Filtr powietrza wymieniony - ale nie był jakoś zawalony.
Zdjęcia poniżej co było na kompie.
Cewki z tyłu mają oporność 1,2- 1,4 ohma.
Jedno Aprilia druga Beru :)
gigas - 2018-04-15, 15:47 Hehe Panowie ja leciałem swojego czasu lekko ponad 200z hakiem do kolegi Słonia na takiej "ładnej drodze" :)) z aku diesla zapiętym zamiast kufra z tyłu moto, zaznaczam że aku było przypięte pasami i z owiniętym streczem, którego pozbyłem się dość szybko w okolicy lasów przez które przelatywałem wcześniej... więc sie da przekroczyć 200 i pod manetą jest jeszcze zapas :PPPP...Bercolek - 2018-04-21, 10:51 Się sprawa wyjaśniła.
Licznik zaniża prędkość i to znacznie.
Sesja z Yanosikiem w trasie wyjaśniła wszystko.
Można zamknąć.elefant - 2018-04-21, 11:03 A może jest w milach tylko ktoś tarcze pozmieniał :)robert1973 - 2018-06-18, 08:50 Panowie żeby nie tworzyć nowego niepotrzebnego tematu odgrzeję lekko kotlecika :)

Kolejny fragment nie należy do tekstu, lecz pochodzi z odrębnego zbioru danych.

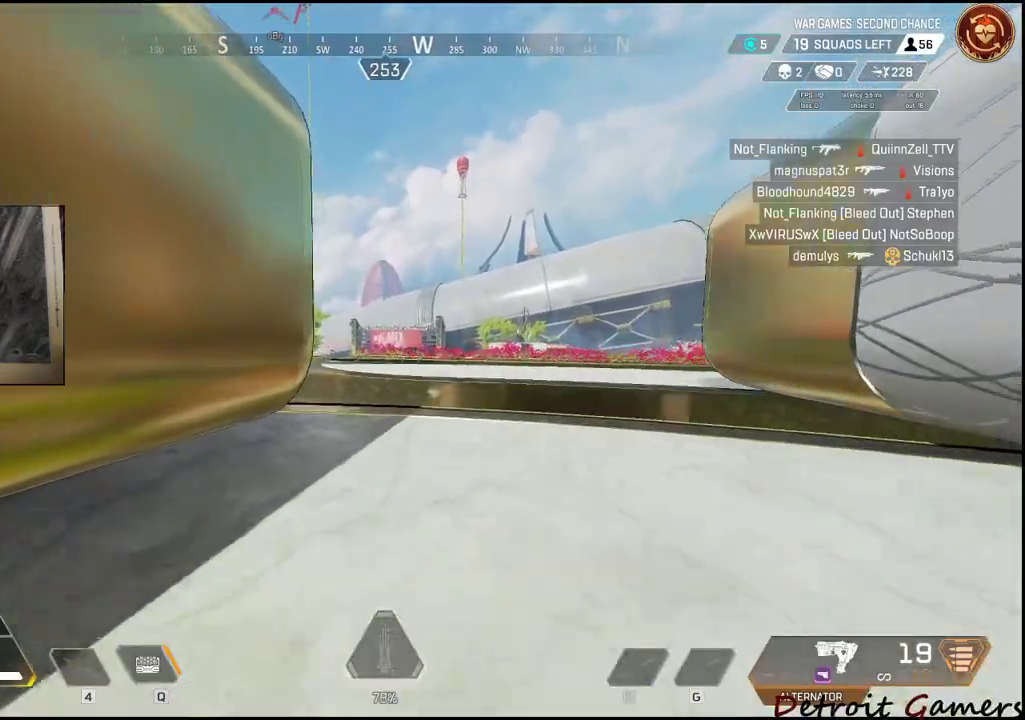
{"keys": ["d", "shift", "w"], "mouse": [], "events": [[250, "d", "down"]]}
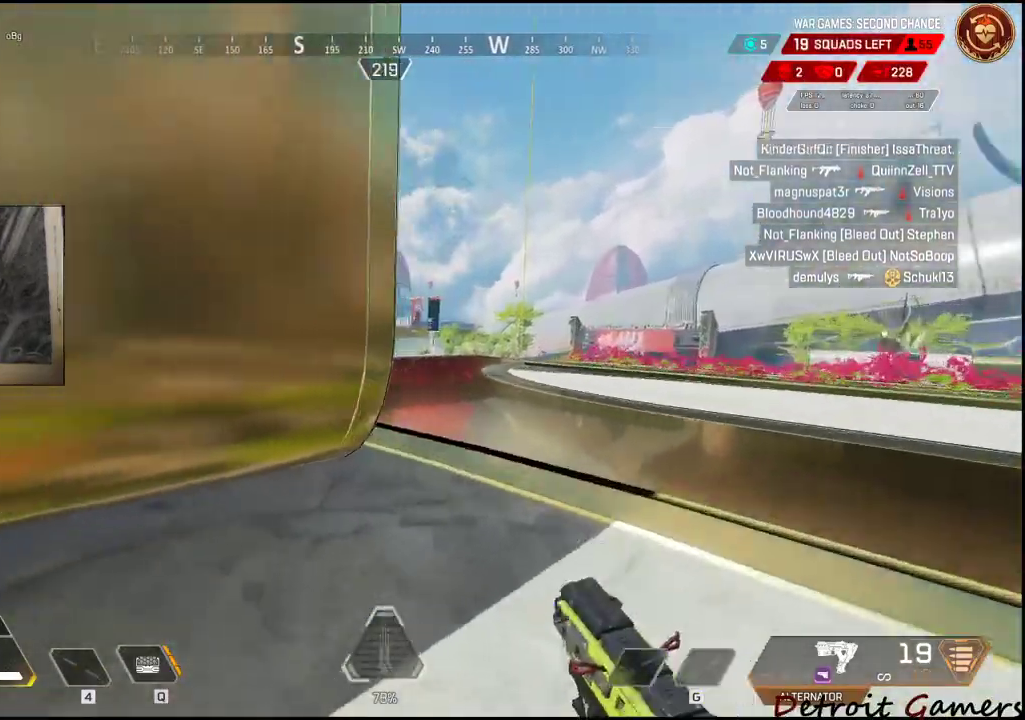
{"keys": ["d", "shift", "w"], "mouse": [], "events": []}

Ostatnio miałem się okazję przelecieć z plecaczkiem i bambetlami troszkę dalej po drodze na której można prędzej pojechać i jakież było moje zdziwienie gdy nie mogłem tego uczynić.... do 150 jeszcze jakoś potem.... raczej kiepskawo, w wyższych rejestrach prędkości przyspieszenie też kiepskie, spalanie przy wyprzedzaniu i prędkościach do 170 ok 6,7L a na "powrocie" przez wioski spadło do 5,8 czyli raczej ok, soft catfish pod lambdę, nowe świece, filtry, cewki nie wykazują pod programem jakiś odchyłek.... wiem że czasami nic nie pokazują a jednak są uwalone... mam katalizatorki.... więcej grzechów nie pamiętam
ps samemu też jakoś szału ni ma.... 190 max
Jakieś sugestie??janciovodnik - 2018-06-18, 09:08
robert1973 napisał/a:
do 150 jeszcze jakoś potem....
I żeś się nie pozabijał ?? :P Hardcore :)robert1973 - 2018-06-18, 09:29
janciovodnik napisał/a:
I żeś się nie pozabijał ?? :P Hardcore :)
Janku naprawdę nie rozumiem.... u mnie ból żeber zaczyna się w okolicach 180
Przy 160 jest kompromis między prędkością a komfortem ( mówię tu o drodze 2 i więcej pasów w jednym kierunku)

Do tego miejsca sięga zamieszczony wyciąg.